ACTIVITY: Every line of the records that contains the string "αιτία" counts once; give the total and nothing else.

RECORDED INFORMATION:
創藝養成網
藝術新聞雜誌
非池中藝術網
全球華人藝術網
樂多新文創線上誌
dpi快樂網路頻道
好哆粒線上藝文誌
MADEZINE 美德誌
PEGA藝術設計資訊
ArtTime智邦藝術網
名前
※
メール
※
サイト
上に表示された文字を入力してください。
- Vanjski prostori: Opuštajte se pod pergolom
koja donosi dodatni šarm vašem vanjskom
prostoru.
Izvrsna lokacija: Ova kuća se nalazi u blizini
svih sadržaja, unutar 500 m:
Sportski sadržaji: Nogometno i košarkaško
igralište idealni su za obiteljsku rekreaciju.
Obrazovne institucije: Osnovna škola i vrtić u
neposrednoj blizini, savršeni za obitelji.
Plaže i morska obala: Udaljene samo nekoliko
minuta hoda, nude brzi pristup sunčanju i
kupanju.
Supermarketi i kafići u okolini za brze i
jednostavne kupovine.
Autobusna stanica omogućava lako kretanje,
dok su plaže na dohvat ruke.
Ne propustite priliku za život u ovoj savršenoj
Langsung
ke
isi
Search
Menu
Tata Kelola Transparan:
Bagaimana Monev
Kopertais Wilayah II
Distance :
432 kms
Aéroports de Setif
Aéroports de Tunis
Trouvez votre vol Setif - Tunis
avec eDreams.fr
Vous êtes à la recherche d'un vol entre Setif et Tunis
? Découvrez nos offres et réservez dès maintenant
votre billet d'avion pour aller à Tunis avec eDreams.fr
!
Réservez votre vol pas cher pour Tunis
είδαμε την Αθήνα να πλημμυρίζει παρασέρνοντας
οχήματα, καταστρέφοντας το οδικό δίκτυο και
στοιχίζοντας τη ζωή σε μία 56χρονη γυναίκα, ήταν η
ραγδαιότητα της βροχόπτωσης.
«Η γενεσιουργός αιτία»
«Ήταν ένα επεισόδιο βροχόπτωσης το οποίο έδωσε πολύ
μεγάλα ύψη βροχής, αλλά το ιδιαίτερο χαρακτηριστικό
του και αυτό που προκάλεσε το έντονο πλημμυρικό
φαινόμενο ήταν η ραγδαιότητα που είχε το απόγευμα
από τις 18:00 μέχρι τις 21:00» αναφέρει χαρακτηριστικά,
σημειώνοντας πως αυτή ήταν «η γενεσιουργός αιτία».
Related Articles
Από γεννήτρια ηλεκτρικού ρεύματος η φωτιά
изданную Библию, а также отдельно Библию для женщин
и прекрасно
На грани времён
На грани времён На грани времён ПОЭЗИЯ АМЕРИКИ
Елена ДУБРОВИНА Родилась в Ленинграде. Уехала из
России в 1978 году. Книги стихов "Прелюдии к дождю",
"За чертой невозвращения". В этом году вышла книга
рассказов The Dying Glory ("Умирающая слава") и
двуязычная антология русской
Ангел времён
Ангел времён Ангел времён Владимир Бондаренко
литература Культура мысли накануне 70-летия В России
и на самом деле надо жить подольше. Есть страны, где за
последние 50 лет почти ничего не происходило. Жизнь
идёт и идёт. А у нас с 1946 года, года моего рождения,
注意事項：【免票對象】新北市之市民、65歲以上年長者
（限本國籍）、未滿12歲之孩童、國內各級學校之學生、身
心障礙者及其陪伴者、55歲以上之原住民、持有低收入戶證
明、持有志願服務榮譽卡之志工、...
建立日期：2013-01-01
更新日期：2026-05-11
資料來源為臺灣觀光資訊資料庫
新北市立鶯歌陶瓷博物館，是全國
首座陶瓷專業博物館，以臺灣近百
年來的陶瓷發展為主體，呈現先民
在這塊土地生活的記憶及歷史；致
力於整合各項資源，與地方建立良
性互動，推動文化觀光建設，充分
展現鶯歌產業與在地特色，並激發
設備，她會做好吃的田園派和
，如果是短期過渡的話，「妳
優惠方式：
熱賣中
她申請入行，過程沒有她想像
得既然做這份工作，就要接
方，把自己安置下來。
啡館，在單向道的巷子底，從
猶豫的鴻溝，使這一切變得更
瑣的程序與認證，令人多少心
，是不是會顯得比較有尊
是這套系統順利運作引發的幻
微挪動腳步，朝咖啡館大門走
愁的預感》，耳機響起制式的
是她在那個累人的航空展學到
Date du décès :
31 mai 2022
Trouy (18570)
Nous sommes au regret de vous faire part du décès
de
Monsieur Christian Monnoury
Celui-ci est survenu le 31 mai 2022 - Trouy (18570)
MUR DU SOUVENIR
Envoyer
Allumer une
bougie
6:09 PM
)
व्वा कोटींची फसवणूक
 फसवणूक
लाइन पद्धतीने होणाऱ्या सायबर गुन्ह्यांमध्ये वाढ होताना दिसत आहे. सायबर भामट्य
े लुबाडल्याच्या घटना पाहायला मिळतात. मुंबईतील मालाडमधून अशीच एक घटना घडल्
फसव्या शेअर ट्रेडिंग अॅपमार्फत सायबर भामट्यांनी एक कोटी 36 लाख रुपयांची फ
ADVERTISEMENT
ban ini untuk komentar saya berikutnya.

RESPONSE FOR THIS EXERCISE: 2